Skip to content

Data Flow

Overview

Data moves through the pipeline from DataSource → Stage → Head, assembled at each node according to its edges definition.

DataSource
Stage A  ──►  Stage B
              Head C

When Head C runs, its edges are resolved by pulling columns from DataSource and/or the outputs of Stage A, Stage B.

data_dict Structure

Each node receives a data_dict — a dict mapping edge keys to data.

In Experimenter

data_dict = {
    'X': ((X_train, X_train_v), X_valid),
    'y': ((y_train, y_train_v), y_valid),
}
  • train: full training fold data
  • train_v: training fold filtered by output_var (for inner validation)
  • valid: validation fold data

In Trainer

data_dict = {
    'X': (X_train, X_valid),
    'y': (y_train, y_valid),
}

No inner fold — data is split once by the splitter.

Cache

Experimenter uses an LRU cache (capacity-based, default 4 GB) to store Stage outputs.

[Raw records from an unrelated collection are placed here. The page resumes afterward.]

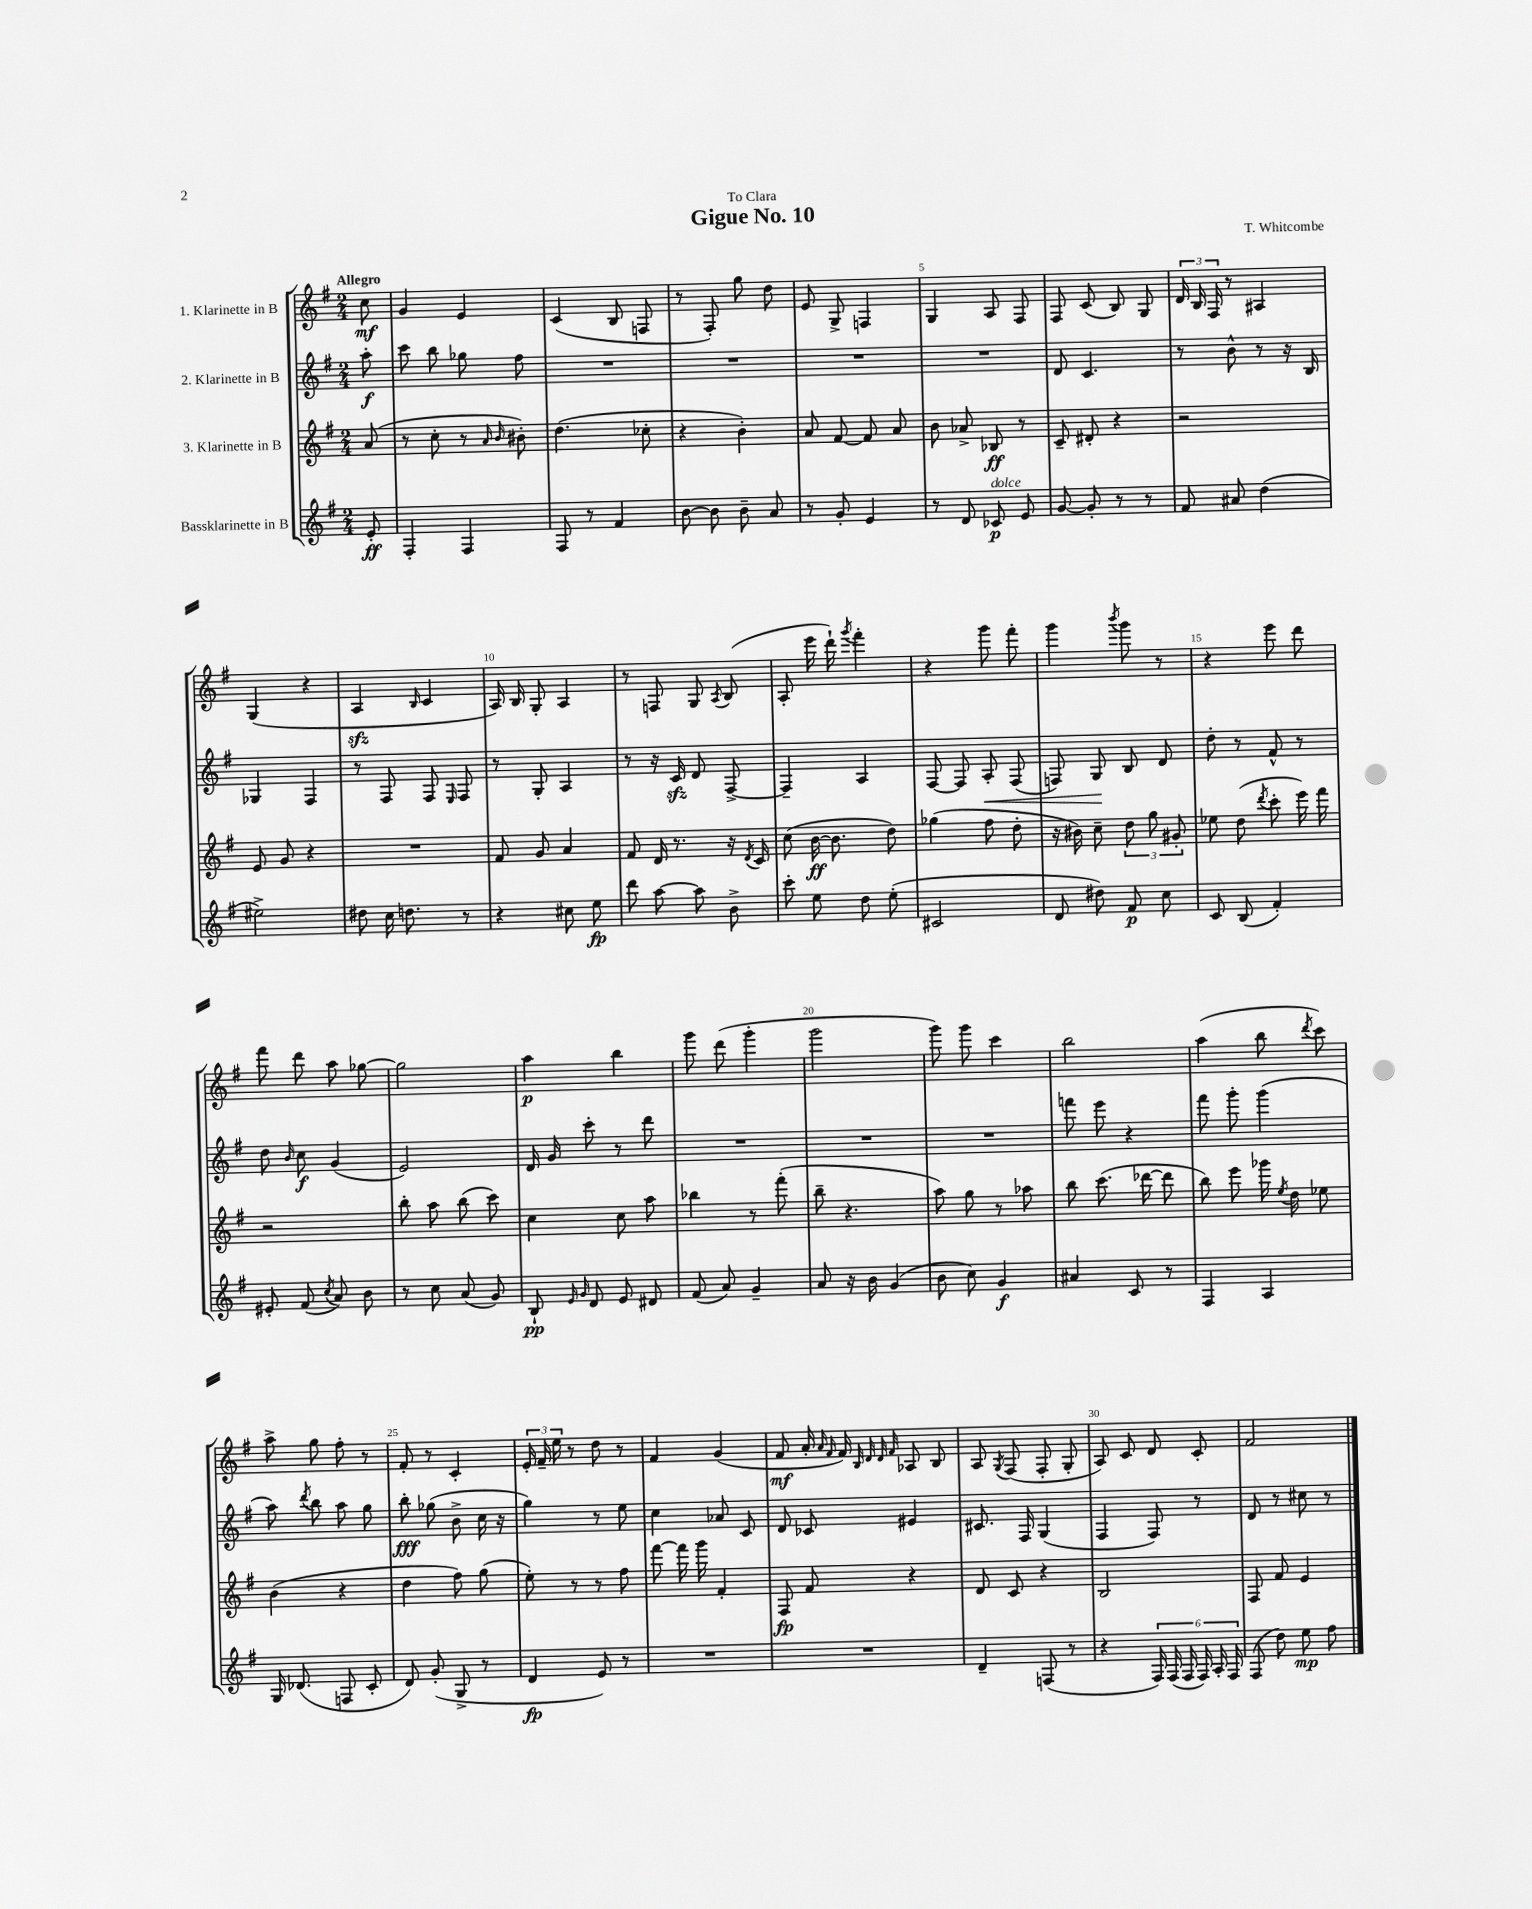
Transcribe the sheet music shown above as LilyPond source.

\header { title = "Gigue No. 10" composer = "T. Whitcombe" dedication = "To Clara" }
<<
\new StaffGroup <<
\new Staff = "s0" \with { instrumentName = "1. Klarinette in B" } {
    \clef treble \key g \major \numericTimeSignature \time 2/4 \partial 8 \tempo "Allegro"
    \autoBeamOff c''8\mf |
    g'4 e'4 |
    c'4( b8 f8 |
    r8 fis8-.) g''8 d''8 |
    e'8 g8-> f4 |
    g4 a8 fis8 |
    fis8 c'8( b8) g8 |
    \tuplet 3/2 { d'16 b16 fis16 } r8 ais4 |
    g4( r4 |
    a4\sfz \grace { b16 } c'4 |
    a16) b16 g8-. a4 |
    r8 f8 g8 \acciaccatura { a8 } b8( |
    a8-. e'''16 d'''16-!) \acciaccatura { g'''8 } fis'''4-. |
    r4 g'''8 fis'''8-. |
    g'''4 \acciaccatura { b'''8 } g'''8 r8 |
    r4 e'''8 d'''8 |
    fis'''8 d'''8 a''8 ges''8~ |
    ges''2 |
    a''4\p b''4 |
    g'''8 d'''8( g'''4-. |
    g'''2 |
    g'''8) g'''8 c'''4 |
    b''2 |
    a''4( b''8 \acciaccatura { d'''8 } c'''8) |
    a''8-> g''8 fis''8-. r8 |
    fis'8-. r8 c'4-. |
    \tuplet 3/2 { e'16-. fis'16-- e''16 } r8 d''8 r8 |
    fis'4 g'4( |
    fis'8\mf a'16-. \grace { a'16 fis'16 } fis'16) \grace { b32 d'32 d'32 fis'32 } aes8 b8 |
    a8 \acciaccatura { g8 } fis8( fis8-. g8-. |
    a8) c'8 d'8 c'8-. |
    fis'2 \bar "|." |
}
\new Staff = "s1" \with { instrumentName = "2. Klarinette in B" } {
    \clef treble \key g \major \numericTimeSignature \time 2/4 \partial 8
    \autoBeamOff a''8-.\f |
    c'''8 b''8 ges''8 fis''8 |
    R2 |
    R2 |
    R2 |
    R2 |
    d'8 c'4. |
    r8 b'8-^ r8 r16 b16 |
    ges4 fis4 |
    r8 fis8 fis8 \grace { e16 } fis8 |
    r8 g8-. a4 |
    r8 r16 c'16\sfz d'8 fis8~-> |
    fis4-- a4 |
    fis8~ fis8 a8-.\< fis8( |
    f8) g8\! b8 d'8 |
    d''8-. r8 fis'8-^ r8 |
    d''8 \grace { b'16 } c''8\f g'4( |
    e'2) |
    d'16 g'16 c'''8-. r8 d'''8 |
    R2 |
    R2 |
    R2 |
    f'''8 e'''8 r4 |
    fis'''8 g'''8-. g'''4( |
    a''8) \acciaccatura { d'''8 } b''8 a''8 g''8 |
    b''8-.\fff ges''8( b'8-> c''16 r16 |
    g''4) r8 e''8 |
    c''4 aes'8 c'8 |
    d'8 ces'8 eis'4 |
    cis'8. fis16 g4( |
    fis4 fis8) r8 |
    d'8 r8 cis''8 r8 \bar "|." |
}
\new Staff = "s2" \with { instrumentName = "3. Klarinette in B" } {
    \clef treble \key g \major \numericTimeSignature \time 2/4 \partial 8
    \autoBeamOff a'8( |
    r8 c''8-. r8 \grace { a'16 b'16 } bis'8-.) |
    d''4.( ces''8-. |
    r4 b'4-.) |
    a'8 fis'8~ fis'8 a'8 |
    b'8 aes'8-> bes8\ff r8 |
    c'8-- dis'8-. r4 |
    r2 |
    e'8 g'8 r4 |
    R2 |
    fis'8 g'8 a'4 |
    fis'8 d'16 r8. r16 \acciaccatura { d'8 } c'16 |
    c''8( b'16~\ff b'8. d''8) |
    ges''4( fis''8 d''8-. |
    r16 bis'16) c''8-- \tuplet 3/2 { d''8 g''8 gis'8-. } |
    ees''8 d''8( \acciaccatura { d'''8 } c'''8-. e'''16) fis'''16 |
    r2 |
    b''8-. a''8 b''8( c'''8) |
    c''4 c''8 a''8 |
    bes''4 r8 fis'''8-.( |
    b''8-- r4. |
    a''8) g''8 r8 aes''8 |
    b''8 c'''8.( des'''16~ des'''8 |
    b''8) e'''8 ges'''16 \acciaccatura { e''8 } d''16 ees''8 |
    b'4( r4 |
    d''4 fis''8) g''8( |
    e''8-.) r8 r8 fis''8 |
    fis'''8~ fis'''16 g'''16 fis'4-. |
    fis8\fp fis'8 r4 |
    d'8 c'8 r4 |
    b2 |
    fis8 fis'8 e'4 \bar "|." |
}
\new Staff = "s3" \with { instrumentName = "Bassklarinette in B" } {
    \clef treble \key g \major \numericTimeSignature \time 2/4 \partial 8
    \autoBeamOff e'8-.\ff |
    fis4-. fis4 |
    fis8 r8 fis'4 |
    b'8~ b'8 b'8-- a'8 |
    r8 g'8-. e'4 |
    r8 d'8 ces'8\p^\markup { \italic "dolce" } e'8 |
    g'8~ g'8-. r8 r8 |
    fis'8 ais'8 d''4( |
    eis''2->) |
    dis''8 c''16 d''8. r8 |
    r4 cis''8 e''8\fp |
    d'''8 a''8~ a''8 b'8-> |
    c'''8-. e''8 d''8 e''8-.( |
    cis'2 |
    d'8 dis''8) fis'8\p c''8 |
    c'8 b8( fis'4-.) |
    eis'8-. fis'8( \acciaccatura { c''8 } a'8) b'8 |
    r8 c''8 a'8( g'8) |
    b8-!\pp \grace { e'16 g'16 } d'8 e'8 dis'8 |
    fis'8( a'8) g'4-- |
    a'8 r16 b'16 g'4( |
    b'8 c''8) g'4\f |
    ais'4 c'8 r8 |
    fis4 a4 |
    g16 des'8.( f8 c'8-. |
    d'8) g'8-.( g8-> r8 |
    d'4\fp e'8) r8 |
    R2 |
    R2 |
    d'4-- f8( r8 |
    r4 \tuplet 6/4 { fis16) fis16( fis16 fis16) a16-. fis16 } |
    fis8( d''8) e''8\mp fis''8 \bar "|." |
}
>>
>>
\layout { \context { \Score \override BarNumber.break-visibility = ##(#f #t #t) barNumberVisibility = #(every-nth-bar-number-visible 5) } }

When a Stage node's output is requested by multiple downstream nodes, it is computed once and reused from cache.

Trainer shares the same cache instance with its parent Experimenter, using "train_all" as the type key to avoid collisions.

X-less Nodes

If a node's edges contains only 'y' and no 'X' (e.g. LabelEncoder), the 'y' data is used as the primary input. The processor receives the y array directly, and its output becomes the new y columns.